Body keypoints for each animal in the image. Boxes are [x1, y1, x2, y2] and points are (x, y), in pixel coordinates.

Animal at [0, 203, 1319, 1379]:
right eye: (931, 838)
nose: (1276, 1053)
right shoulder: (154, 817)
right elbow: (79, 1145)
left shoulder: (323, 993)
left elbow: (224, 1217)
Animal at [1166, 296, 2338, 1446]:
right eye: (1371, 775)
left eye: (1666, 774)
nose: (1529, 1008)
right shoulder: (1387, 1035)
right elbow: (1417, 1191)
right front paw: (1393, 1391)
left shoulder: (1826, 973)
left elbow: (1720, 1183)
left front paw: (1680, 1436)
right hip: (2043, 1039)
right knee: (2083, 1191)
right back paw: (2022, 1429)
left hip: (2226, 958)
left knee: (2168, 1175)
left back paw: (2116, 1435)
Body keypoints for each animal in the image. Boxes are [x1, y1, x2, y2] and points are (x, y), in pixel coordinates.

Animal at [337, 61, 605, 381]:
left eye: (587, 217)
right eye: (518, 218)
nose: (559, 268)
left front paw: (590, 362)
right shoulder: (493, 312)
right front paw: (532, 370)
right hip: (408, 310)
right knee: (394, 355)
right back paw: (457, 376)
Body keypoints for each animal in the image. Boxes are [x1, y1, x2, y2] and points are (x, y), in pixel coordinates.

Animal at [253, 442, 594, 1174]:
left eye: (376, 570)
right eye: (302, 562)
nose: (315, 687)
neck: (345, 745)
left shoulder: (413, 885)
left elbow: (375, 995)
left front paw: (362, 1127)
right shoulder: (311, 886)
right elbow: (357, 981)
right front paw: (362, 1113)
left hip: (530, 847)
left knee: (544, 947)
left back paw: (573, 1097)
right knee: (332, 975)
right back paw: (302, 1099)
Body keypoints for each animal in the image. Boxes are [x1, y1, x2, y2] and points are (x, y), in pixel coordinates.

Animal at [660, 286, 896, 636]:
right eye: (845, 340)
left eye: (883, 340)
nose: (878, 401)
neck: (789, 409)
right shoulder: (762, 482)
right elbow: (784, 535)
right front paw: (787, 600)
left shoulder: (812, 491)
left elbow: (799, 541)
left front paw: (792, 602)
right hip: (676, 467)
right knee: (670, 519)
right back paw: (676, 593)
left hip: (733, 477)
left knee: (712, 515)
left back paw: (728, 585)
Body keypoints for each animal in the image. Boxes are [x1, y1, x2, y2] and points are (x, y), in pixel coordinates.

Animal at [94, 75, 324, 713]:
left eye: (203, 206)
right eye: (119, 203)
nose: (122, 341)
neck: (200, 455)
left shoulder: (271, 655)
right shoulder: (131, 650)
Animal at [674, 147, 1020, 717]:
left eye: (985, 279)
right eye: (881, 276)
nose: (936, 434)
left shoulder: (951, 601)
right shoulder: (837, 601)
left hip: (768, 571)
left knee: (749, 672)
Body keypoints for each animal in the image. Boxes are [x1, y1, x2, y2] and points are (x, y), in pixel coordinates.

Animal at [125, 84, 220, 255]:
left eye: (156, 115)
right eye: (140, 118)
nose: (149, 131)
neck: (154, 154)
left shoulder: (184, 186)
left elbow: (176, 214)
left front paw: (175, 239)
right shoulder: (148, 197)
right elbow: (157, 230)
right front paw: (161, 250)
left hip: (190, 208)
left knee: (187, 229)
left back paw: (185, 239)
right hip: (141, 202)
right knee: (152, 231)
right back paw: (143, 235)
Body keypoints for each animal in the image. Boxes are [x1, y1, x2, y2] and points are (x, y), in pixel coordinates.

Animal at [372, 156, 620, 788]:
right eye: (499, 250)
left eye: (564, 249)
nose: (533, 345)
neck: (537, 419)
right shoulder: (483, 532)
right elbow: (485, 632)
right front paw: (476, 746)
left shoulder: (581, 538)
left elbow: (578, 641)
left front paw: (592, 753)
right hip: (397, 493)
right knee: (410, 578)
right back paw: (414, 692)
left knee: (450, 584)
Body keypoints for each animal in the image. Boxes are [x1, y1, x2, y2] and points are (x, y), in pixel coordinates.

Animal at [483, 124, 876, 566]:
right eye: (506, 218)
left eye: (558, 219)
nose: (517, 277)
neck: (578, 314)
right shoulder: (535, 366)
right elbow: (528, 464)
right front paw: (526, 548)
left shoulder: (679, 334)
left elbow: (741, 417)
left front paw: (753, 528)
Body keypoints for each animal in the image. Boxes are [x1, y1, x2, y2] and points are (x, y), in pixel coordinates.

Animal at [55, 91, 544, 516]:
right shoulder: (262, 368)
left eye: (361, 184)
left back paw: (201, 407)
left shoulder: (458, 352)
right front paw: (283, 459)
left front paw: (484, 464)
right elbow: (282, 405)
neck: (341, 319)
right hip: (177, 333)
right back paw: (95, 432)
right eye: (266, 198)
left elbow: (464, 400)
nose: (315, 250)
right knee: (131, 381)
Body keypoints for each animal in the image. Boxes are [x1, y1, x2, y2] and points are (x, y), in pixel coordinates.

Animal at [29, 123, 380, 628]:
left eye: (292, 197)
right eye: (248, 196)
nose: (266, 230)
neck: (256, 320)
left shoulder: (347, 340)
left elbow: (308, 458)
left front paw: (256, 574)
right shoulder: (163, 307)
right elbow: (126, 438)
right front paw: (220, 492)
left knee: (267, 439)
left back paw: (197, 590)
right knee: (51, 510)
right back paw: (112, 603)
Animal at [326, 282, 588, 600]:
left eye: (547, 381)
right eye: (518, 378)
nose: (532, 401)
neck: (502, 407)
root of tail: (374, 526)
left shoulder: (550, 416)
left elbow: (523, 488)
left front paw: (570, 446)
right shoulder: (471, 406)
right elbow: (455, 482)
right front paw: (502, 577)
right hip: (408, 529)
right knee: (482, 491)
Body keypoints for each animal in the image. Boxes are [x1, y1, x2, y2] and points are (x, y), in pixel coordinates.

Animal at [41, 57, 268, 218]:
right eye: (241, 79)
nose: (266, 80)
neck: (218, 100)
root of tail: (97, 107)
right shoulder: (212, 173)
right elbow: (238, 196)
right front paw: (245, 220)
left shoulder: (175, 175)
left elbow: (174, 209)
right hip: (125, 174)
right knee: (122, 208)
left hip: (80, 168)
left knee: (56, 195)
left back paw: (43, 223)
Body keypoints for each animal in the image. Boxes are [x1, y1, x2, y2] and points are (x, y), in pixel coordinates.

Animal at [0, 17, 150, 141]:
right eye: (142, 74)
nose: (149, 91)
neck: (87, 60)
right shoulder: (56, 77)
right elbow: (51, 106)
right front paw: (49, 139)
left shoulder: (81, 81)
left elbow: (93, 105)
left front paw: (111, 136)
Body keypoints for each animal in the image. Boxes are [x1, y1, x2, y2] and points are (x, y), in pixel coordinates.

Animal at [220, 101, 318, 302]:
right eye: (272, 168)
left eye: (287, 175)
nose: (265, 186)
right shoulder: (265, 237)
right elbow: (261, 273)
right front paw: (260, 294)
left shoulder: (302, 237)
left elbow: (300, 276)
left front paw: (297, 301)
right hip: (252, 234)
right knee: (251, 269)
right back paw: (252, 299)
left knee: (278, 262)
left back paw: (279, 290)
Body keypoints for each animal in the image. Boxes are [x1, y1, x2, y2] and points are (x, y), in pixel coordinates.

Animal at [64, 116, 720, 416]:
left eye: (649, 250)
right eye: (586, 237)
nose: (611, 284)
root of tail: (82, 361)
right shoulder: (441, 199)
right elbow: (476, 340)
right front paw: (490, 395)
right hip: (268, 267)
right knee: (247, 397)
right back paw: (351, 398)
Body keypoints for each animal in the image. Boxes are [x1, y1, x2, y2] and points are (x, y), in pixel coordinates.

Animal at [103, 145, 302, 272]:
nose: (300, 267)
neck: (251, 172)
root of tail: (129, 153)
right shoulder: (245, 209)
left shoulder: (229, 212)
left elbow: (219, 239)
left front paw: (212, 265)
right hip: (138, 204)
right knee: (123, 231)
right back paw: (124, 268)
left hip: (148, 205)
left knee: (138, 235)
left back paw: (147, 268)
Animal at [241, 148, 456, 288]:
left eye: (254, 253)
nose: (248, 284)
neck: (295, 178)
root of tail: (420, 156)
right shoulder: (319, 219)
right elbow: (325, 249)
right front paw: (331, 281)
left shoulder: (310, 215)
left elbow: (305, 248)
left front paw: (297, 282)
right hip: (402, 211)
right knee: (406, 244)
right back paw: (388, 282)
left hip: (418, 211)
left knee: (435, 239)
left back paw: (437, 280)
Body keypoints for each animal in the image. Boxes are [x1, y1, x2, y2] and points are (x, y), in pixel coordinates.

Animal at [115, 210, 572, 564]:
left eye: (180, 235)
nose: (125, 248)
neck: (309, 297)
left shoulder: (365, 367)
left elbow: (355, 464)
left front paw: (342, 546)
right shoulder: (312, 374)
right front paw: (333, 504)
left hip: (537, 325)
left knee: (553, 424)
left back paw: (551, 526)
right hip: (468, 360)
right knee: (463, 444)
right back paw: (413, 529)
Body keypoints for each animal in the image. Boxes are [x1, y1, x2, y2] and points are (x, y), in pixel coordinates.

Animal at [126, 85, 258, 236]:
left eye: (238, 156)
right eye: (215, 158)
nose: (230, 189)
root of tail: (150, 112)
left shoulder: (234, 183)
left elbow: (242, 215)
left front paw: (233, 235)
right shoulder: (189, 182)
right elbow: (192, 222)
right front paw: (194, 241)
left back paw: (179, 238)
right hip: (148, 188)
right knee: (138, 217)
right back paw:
---
Where the line holding "right hip: (408, 529)" appears in the listing above, start reproducing exactly, and end with the line holding "right back paw: (351, 398)".

*TASK SOLUTION:*
right hip: (408, 529)
right knee: (482, 491)
Body keypoints for each animal in the image. Boxes are [x1, y1, x2, y2] and points are (x, y), in pixel coordinates.

Animal at [41, 57, 268, 218]:
right eye: (241, 79)
nose: (266, 80)
neck: (218, 100)
root of tail: (97, 107)
right shoulder: (212, 173)
right elbow: (238, 196)
right front paw: (245, 220)
left shoulder: (175, 175)
left elbow: (174, 209)
right hip: (125, 174)
right knee: (122, 208)
left hip: (80, 168)
left knee: (56, 195)
left back paw: (43, 223)
Body keypoints for each animal in the image. Boxes are [x1, y1, x2, y2] and points are (x, y), in pixel coordinates.

Animal at [0, 17, 150, 141]:
right eye: (142, 74)
nose: (149, 91)
neck: (87, 60)
right shoulder: (56, 77)
right elbow: (51, 106)
right front paw: (49, 139)
left shoulder: (81, 81)
left elbow: (93, 105)
left front paw: (111, 136)
Body keypoints for each animal in the image. Boxes are [x1, y1, x2, y2] and points are (x, y), in pixel coordinates.

Animal at [220, 101, 318, 302]:
right eye: (272, 168)
left eye: (287, 175)
nose: (265, 186)
right shoulder: (265, 237)
right elbow: (261, 273)
right front paw: (260, 294)
left shoulder: (302, 237)
left elbow: (300, 276)
left front paw: (297, 301)
right hip: (252, 234)
right knee: (251, 269)
right back paw: (252, 299)
left knee: (278, 262)
left back paw: (279, 290)
Body keypoints for each animal in the image. Boxes are [x1, y1, x2, y2] and points are (x, y), in pixel coordinates.

Animal at [64, 116, 720, 416]:
left eye: (649, 250)
right eye: (586, 237)
nose: (611, 284)
root of tail: (82, 361)
right shoulder: (441, 199)
right elbow: (476, 340)
right front paw: (490, 395)
right hip: (268, 267)
right knee: (247, 397)
right back paw: (351, 398)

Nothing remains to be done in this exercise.